Hi,
After further thought we should implement this so as to be credible with
the XML community.
For the decoding and checking of UTF-8 encoding characters we can have a
256 state table for the first byte decoded.
For Basic Latin characters it is easy to determine whether a byte
corresponds to a valid character for NCName and NCNameChar definitions
in O(1) time.
In addition the table can also be used to determine if the UTF-8 encoded
character is encoded in 11 bits or 16 bits. To check for valid NCName
and NCNameChar characters for such larger characters we really need to
reuse the Xerces XMLChar class [1]. This creates a 2^16 character table
and we do not want to have to duplicate this.

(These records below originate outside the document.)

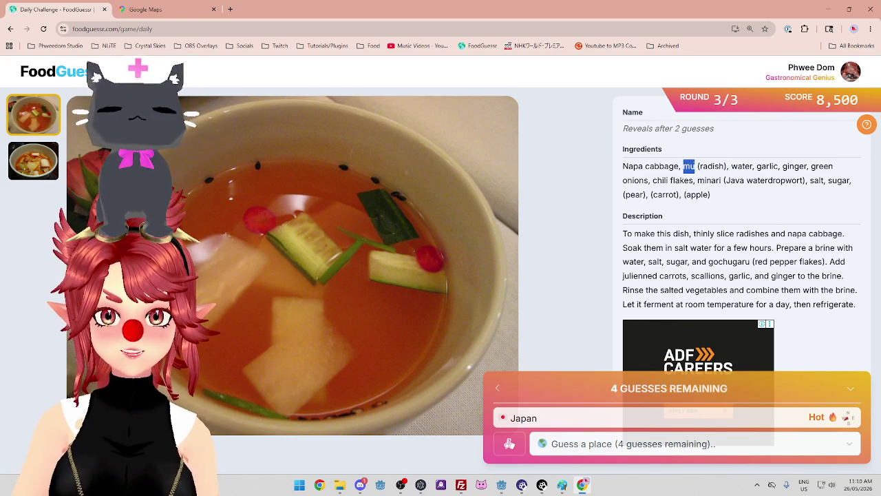
{"action": "left_click", "coordinate": [722, 446]}
{"action": "type", "text": "chin"}
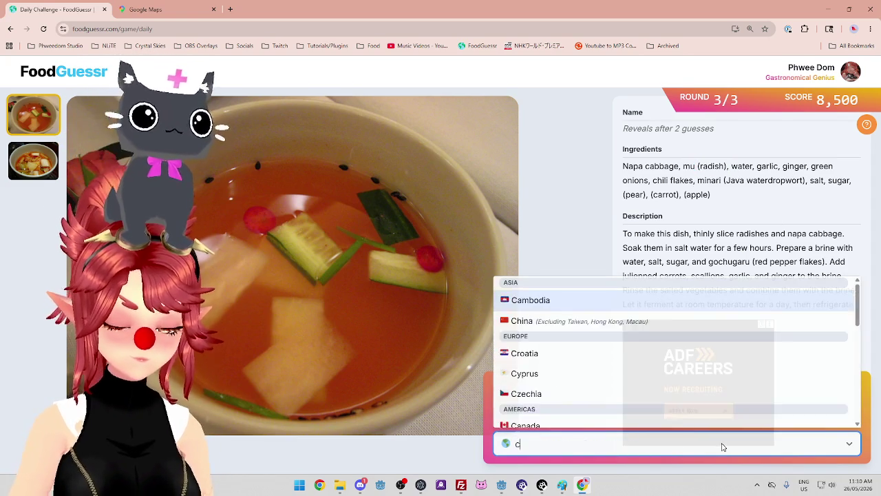
{"action": "left_click", "coordinate": [684, 421]}
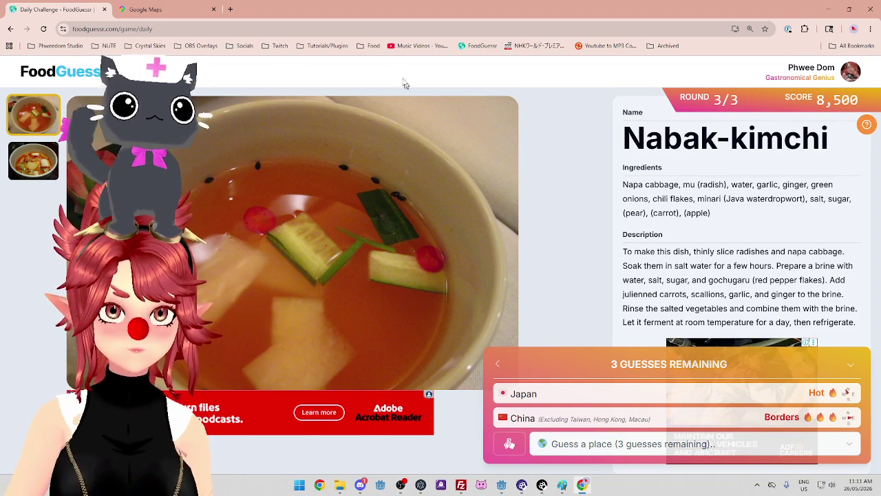
Pan Google Maps over East Asia to compare the region
{"action": "left_click", "coordinate": [140, 13]}
{"action": "scroll", "coordinate": [388, 236], "scroll_direction": "down", "scroll_amount": 5}
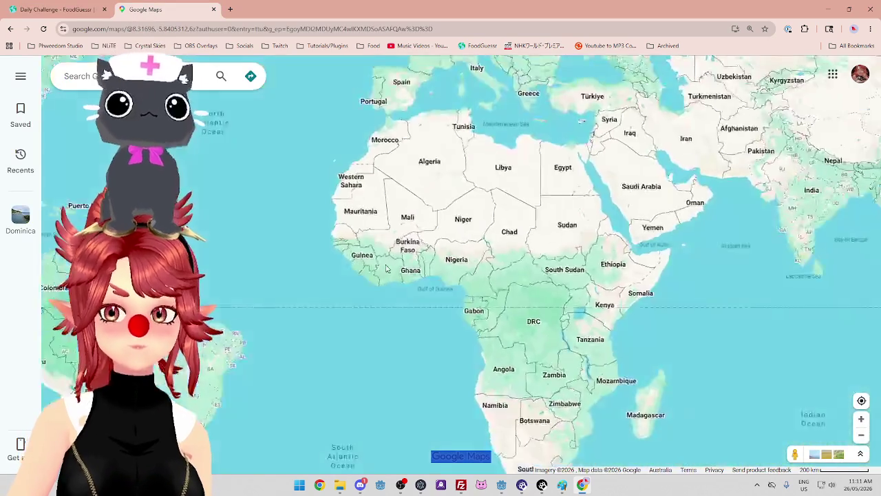
{"action": "left_click_drag", "start_coordinate": [501, 175], "coordinate": [238, 217]}
{"action": "scroll", "coordinate": [612, 263], "scroll_direction": "up", "scroll_amount": 5}
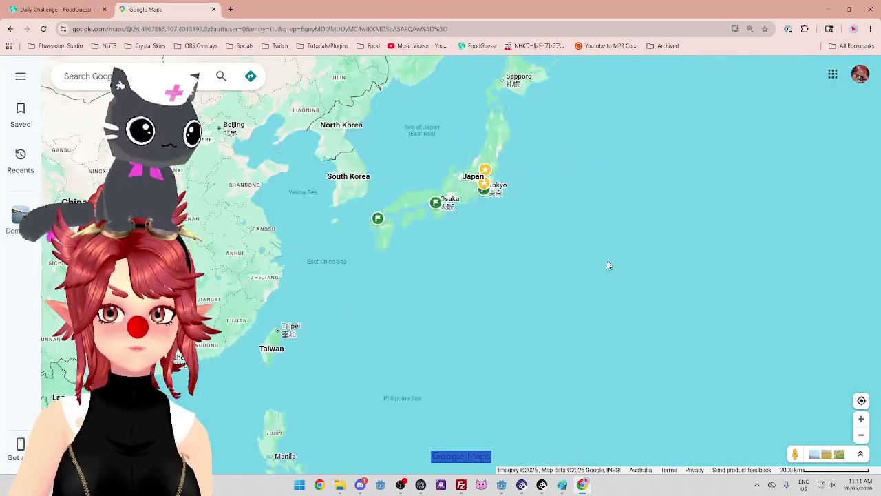
Guess South Korea for Nabak-kimchi, scoring 4,000 in round 3
{"action": "left_click", "coordinate": [51, 9]}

This is unfortunately going to create a dependency. Since for JWSDP and
JDK 5.0 Xerces classes are renamed we should probably depend on the
renamed classes. (I think the use of reflection is out of the question
for calling such a method). The JavaDoc states that it is possible to
get access to the CHARS array, but this is no longer the case (otherwise
our problem would be solved).
Distributing the renamed jar is not a problem since it is already
distributed in the JWSPD dir of Japex.
However, now we are creating a specific dependency on a renamed Xerces
which makes me uncomfortable.
Paul.
[1]
http://xml.apache.org/xerces2-j/javadocs/xerces2/org/apache/xerces/util/XMLChar.html
NCName (first character)
[#x0041-#x005A] 01000001 - 01011010
[#x005F] 01011111
[#x0061-#x007A] 01100001 - 01111010
NCNameChar
[#x002D-#x002E] 00101101 - 00101110
[#x0030-#x0039] 00110000 - 00111001
[#x0041-#x005A] 01000001 - 01011010
[#x005F] 01011111
[#x0061-#x007A] 01100001 - 01111010
Paul Sandoz wrote:
> Hi,
>
> The XML specification defines the lexical representation of a Name for
> an element or attribute [1]:
>
> [5] Name ::= (Letter | '_' | ':') (NameChar)*
> [6] Names ::= Name (#x20 Name)*
> [7] Nmtoken ::= (NameChar)+
> [8] Nmtokens ::= Nmtoken (#x20 Nmtoken)*
>
>
> The Namespaces in XML specification modifies Name accordingly [2]:
>
> [4] NCName ::= (Letter | '_') (NCNameChar)*
> [5] NCNameChar ::= Letter | Digit | '.' | '-' | '_' |
> CombiningChar | Extender
>
>
> The FI Decoder currently does no such checking according to Name or NCName.
>
> This should be fairly easy to implement and checking can be performed at
> the level of the UTF-8 encoded bytes since such strings will always be
> encoded in UTF-8.
>
>
> However, i am wondering about the consequences of not implementing such
> checking.
>
> Seems to me that round-tripping is the major issue since a
> non-well-formed XML document may result:
>
> 'Syntehtic' XML infoset ->
> fast infoset document ->
> 'Synthetic' XML infoset ->
> Non-well-formed XML document
>
>
>
> but there also seems valid reasons for not requiring to do such checks:
>
> - FI is not designed to be human readable, so who cares if there is a
> numeric character at the start? (Infact what if people want a numeric
> character at the start just like people may want a five decimal zeros
> after a number. Tongue in cheek :-) ).
>
> - usage in systems that involve WSDL, XSD and XSTLC will keep in check
> any 'leakage' as the tags that matter will be defined in such
> documents.
>
>
> Still, i am not entirely convinced.
>
> I suspect that most XML serializers do not bother to do such checks as
> the parser will do them anyway. This leaves an interesting situation
> where to interoperate successfully all serializers must be producing
> well-formed documents. So to what extent would FI perterbate the system?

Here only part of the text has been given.